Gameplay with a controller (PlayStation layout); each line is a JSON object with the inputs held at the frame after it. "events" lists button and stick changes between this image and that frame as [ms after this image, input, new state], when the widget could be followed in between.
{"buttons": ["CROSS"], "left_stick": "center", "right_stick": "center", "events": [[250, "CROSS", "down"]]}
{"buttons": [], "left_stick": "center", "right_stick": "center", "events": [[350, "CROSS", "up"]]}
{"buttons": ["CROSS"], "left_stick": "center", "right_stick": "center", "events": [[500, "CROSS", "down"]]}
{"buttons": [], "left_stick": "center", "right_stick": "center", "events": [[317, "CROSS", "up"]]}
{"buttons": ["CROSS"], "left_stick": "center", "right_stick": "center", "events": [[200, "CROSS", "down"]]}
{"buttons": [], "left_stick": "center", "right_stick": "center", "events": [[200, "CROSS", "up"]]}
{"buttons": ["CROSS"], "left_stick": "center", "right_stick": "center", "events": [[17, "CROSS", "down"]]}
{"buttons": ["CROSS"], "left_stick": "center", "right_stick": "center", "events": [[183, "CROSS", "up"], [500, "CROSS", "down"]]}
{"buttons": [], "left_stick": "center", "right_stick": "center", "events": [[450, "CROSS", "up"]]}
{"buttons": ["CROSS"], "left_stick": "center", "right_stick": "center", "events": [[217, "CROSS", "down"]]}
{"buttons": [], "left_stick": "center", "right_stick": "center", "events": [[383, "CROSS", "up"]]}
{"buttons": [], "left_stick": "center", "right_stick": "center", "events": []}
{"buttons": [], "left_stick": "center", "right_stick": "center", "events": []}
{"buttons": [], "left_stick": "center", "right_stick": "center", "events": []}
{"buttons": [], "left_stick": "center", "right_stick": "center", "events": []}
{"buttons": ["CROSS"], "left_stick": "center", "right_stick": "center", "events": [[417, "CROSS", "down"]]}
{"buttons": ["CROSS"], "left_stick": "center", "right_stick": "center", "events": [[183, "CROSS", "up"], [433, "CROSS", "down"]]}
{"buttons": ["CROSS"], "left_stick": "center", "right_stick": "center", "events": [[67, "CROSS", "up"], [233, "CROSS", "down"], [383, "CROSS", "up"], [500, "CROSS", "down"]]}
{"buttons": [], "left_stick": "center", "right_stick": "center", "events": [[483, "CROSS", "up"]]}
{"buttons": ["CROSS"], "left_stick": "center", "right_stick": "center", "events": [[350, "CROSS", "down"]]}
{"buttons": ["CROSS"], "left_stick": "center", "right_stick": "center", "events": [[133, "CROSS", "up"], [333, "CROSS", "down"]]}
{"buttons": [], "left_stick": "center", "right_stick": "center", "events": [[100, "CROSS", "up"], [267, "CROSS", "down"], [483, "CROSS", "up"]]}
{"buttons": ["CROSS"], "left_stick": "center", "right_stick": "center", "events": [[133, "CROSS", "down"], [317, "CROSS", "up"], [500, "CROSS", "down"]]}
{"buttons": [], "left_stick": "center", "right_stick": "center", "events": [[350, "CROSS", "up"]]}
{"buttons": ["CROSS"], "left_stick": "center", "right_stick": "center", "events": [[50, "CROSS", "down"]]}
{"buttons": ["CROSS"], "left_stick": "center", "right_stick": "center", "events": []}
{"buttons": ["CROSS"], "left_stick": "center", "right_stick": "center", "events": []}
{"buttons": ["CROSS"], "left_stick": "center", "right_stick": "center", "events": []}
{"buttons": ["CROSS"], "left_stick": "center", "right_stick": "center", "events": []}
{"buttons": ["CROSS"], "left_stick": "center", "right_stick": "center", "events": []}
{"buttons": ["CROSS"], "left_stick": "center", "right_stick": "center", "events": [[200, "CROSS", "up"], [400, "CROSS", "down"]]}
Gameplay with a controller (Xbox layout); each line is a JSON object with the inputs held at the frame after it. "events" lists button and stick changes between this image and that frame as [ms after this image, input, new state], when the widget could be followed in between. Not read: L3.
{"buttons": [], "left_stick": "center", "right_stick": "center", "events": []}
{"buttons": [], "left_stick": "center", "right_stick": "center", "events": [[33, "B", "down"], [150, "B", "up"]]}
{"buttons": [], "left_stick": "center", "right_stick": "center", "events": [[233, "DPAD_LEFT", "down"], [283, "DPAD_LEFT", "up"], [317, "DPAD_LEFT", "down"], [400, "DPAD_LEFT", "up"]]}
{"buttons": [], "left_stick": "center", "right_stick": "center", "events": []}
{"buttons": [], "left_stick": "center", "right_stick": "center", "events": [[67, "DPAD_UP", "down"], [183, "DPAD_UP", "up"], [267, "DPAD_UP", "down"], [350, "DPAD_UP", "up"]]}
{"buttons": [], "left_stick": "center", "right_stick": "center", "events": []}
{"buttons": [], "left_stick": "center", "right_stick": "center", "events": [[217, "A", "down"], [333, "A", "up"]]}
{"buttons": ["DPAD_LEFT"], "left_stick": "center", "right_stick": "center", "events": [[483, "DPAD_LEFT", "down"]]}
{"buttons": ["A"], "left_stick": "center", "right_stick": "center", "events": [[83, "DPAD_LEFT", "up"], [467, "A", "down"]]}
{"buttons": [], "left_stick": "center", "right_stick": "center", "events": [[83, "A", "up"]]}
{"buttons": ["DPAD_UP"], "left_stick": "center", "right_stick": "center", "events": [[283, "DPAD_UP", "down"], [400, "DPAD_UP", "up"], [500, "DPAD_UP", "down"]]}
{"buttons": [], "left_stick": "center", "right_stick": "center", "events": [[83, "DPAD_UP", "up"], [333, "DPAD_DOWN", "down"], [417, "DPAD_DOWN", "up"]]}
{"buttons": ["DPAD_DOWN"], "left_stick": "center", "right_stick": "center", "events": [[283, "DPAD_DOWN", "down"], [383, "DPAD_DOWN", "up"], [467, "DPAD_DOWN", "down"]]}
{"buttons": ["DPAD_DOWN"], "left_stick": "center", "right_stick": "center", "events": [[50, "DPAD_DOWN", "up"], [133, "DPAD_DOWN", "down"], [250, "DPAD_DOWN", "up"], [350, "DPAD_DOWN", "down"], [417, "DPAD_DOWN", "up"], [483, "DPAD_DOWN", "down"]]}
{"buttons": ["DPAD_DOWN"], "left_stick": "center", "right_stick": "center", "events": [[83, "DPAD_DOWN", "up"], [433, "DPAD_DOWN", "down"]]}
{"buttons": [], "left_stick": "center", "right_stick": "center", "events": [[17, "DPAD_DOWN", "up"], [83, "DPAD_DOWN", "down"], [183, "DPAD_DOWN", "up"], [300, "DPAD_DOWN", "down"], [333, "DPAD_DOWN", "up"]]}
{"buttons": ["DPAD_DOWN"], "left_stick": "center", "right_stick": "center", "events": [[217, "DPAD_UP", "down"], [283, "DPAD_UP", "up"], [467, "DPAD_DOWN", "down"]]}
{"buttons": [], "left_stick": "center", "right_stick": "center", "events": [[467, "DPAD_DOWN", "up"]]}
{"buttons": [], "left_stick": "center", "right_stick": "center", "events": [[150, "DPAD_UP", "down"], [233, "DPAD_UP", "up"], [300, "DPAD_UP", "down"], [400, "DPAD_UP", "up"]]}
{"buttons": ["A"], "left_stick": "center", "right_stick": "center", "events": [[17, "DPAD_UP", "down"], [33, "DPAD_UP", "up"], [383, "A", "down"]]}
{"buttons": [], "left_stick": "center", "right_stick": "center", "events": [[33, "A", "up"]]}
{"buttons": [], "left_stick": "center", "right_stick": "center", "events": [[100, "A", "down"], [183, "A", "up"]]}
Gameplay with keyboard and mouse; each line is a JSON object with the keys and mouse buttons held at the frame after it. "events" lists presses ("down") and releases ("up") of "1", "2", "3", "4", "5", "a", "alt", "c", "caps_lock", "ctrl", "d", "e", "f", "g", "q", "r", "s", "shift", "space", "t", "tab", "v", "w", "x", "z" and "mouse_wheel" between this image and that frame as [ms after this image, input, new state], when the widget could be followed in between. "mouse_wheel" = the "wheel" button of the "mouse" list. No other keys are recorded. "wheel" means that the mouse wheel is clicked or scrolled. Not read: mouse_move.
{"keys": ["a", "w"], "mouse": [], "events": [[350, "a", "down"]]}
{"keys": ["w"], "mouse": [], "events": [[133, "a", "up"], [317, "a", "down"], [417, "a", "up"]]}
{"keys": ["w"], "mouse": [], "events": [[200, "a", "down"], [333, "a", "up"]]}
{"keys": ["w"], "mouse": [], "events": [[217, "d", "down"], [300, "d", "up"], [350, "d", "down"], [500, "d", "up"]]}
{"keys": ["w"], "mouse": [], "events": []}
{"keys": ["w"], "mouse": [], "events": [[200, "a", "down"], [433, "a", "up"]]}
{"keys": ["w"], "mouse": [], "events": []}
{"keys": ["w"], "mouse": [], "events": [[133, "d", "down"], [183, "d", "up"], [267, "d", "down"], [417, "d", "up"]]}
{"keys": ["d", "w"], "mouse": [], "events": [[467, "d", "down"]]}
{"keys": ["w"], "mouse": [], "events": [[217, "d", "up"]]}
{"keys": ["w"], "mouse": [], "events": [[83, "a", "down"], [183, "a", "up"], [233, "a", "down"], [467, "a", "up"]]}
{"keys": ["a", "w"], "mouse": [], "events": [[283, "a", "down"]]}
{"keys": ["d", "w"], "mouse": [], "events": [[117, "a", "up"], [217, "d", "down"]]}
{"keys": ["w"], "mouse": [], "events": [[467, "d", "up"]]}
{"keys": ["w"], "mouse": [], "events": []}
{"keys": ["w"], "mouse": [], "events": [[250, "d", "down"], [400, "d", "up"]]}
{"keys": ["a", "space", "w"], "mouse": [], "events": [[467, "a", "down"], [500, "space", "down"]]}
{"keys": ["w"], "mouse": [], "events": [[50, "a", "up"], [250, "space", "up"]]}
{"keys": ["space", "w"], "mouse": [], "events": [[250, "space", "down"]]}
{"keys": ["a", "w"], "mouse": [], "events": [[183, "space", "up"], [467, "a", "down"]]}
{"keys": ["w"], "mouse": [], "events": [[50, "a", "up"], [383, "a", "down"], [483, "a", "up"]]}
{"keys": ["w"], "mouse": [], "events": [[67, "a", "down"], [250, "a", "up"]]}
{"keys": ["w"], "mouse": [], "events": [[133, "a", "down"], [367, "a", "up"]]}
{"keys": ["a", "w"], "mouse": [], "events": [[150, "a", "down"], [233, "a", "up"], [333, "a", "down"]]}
┄┄┄┄┄┄┄┄┄┄
> _TASK ITEM_: All lines in the preceding records that hold the word "with" need to be copied.

> _SOLVED EXERCISE_:
Gameplay with a controller (PlayStation layout); each line is a JSON object with the inputs held at the frame after it. "events" lists button and stick changes between this image and that frame as [ms after this image, input, new state], when the widget could be followed in between.
Gameplay with a controller (Xbox layout); each line is a JSON object with the inputs held at the frame after it. "events" lists button and stick changes between this image and that frame as [ms after this image, input, new state], when the widget could be followed in between. Not read: L3.
Gameplay with keyboard and mouse; each line is a JSON object with the keys and mouse buttons held at the frame after it. "events" lists presses ("down") and releases ("up") of "1", "2", "3", "4", "5", "a", "alt", "c", "caps_lock", "ctrl", "d", "e", "f", "g", "q", "r", "s", "shift", "space", "t", "tab", "v", "w", "x", "z" and "mouse_wheel" between this image and that frame as [ms after this image, input, new state], when the widget could be followed in between. "mouse_wheel" = the "wheel" button of the "mouse" list. No other keys are recorded. "wheel" means that the mouse wheel is clicked or scrolled. Not read: mouse_move.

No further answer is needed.